I’m a Mac Rhino 5 user having some trouble with boolean unions. My objective is to get a closed polysurface of a cage-like icosahedron built with round cap pipes for 3D printing. Here’s the file: Icosahedron.3dm (3.1 MB)
Methods I’ve tried:
-Checking for surfaces and naked edges (none was found)
-Adjusting tolerance (and here I found something interesting: sometimes running the intersection command under tight tolerance and then splitting under lower tolerance work out for splits that fail at tight tolerance)
-Intersecting + Splitting + Joining
-Exploding all shapes and joining until it works (this ogre method was the only way I got a final solid that was, unfortunately and obviously, an opened polysurface)
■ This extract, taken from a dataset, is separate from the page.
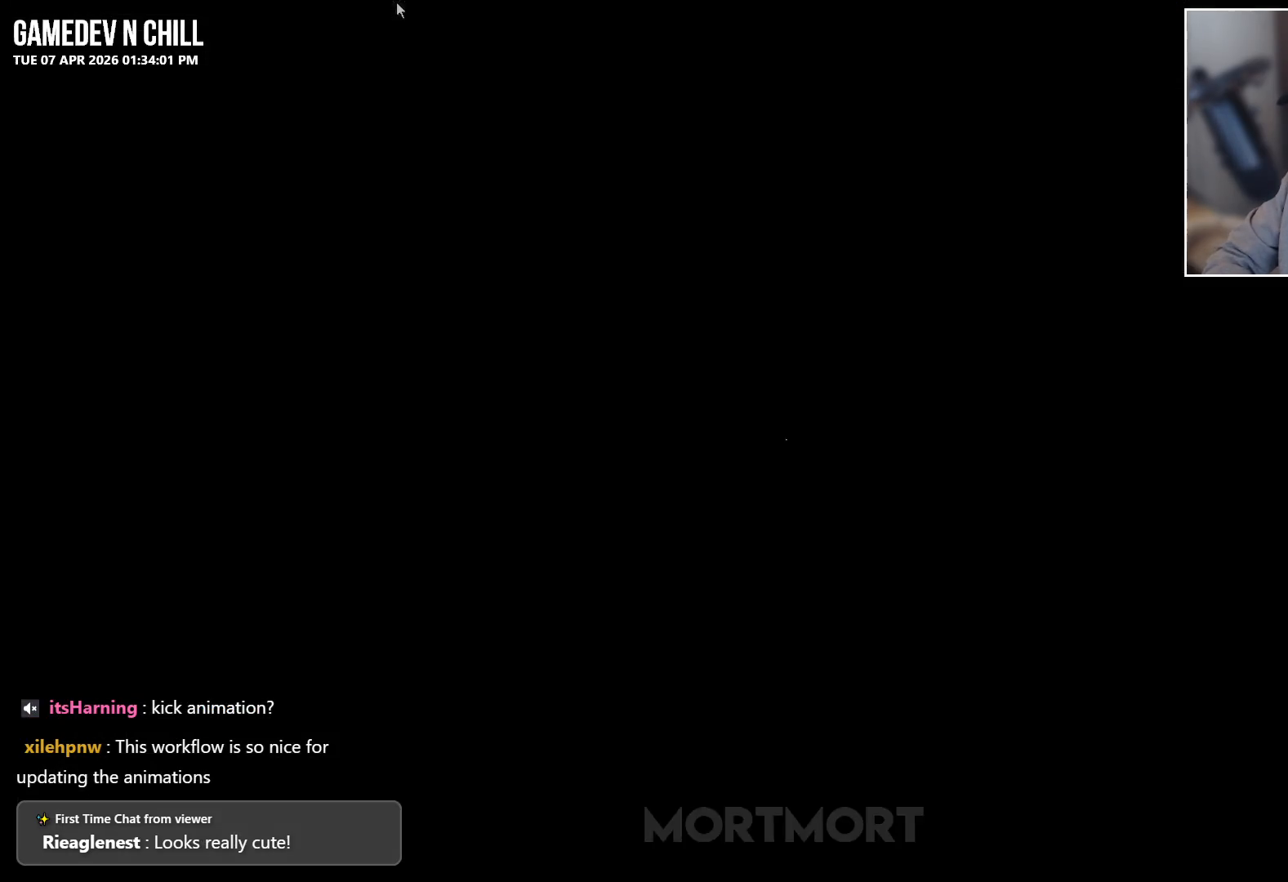
{"buttons": [], "left_stick": "up", "right_stick": "down-right", "events": [[433, "right_stick", "center"], [483, "right_stick", "down-right"]]}
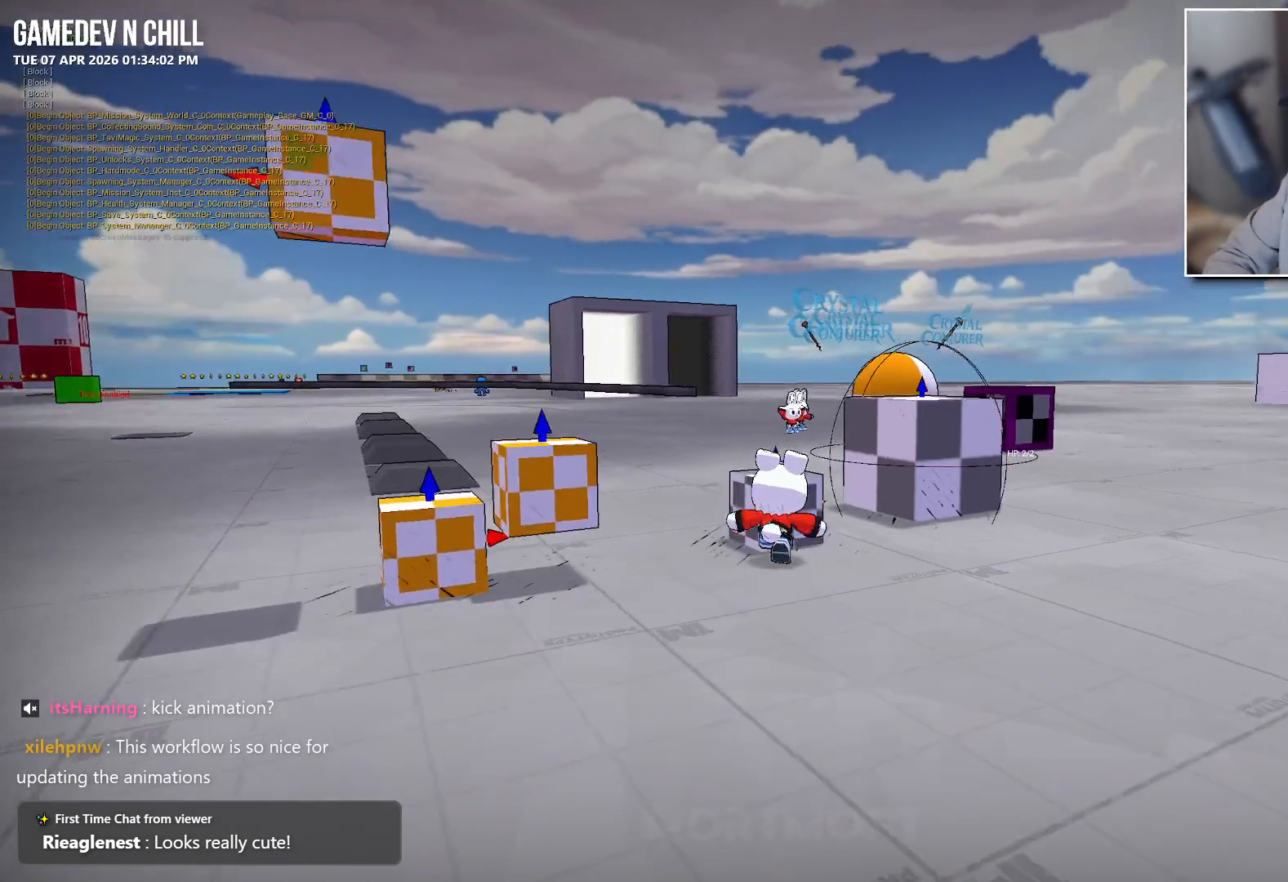
{"buttons": ["A"], "left_stick": "up-left", "right_stick": "center", "events": [[33, "right_stick", "center"], [133, "left_stick", "up-left"], [450, "A", "down"]]}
I would like to know if any of you would have any thoughts or ideas I could try.
Many thanks!
At least in my experience closed surfaces of equal dimensions, arranged in this way at least, often (or generally) fail when attempting to unify them all at once.
Having slightly different size variations (ex.: cheating by making a geometry fully enters or intersects another as opposed to being flushed to each other) - perhaps you’ve already tried that.
The other tactic I use is to work with flat end pipes and place a sphere of slightly larger diameter at each intersection, then union in groups. Generally you can get it to work that way. If it’s a 3D printed object, you may not notice the difference.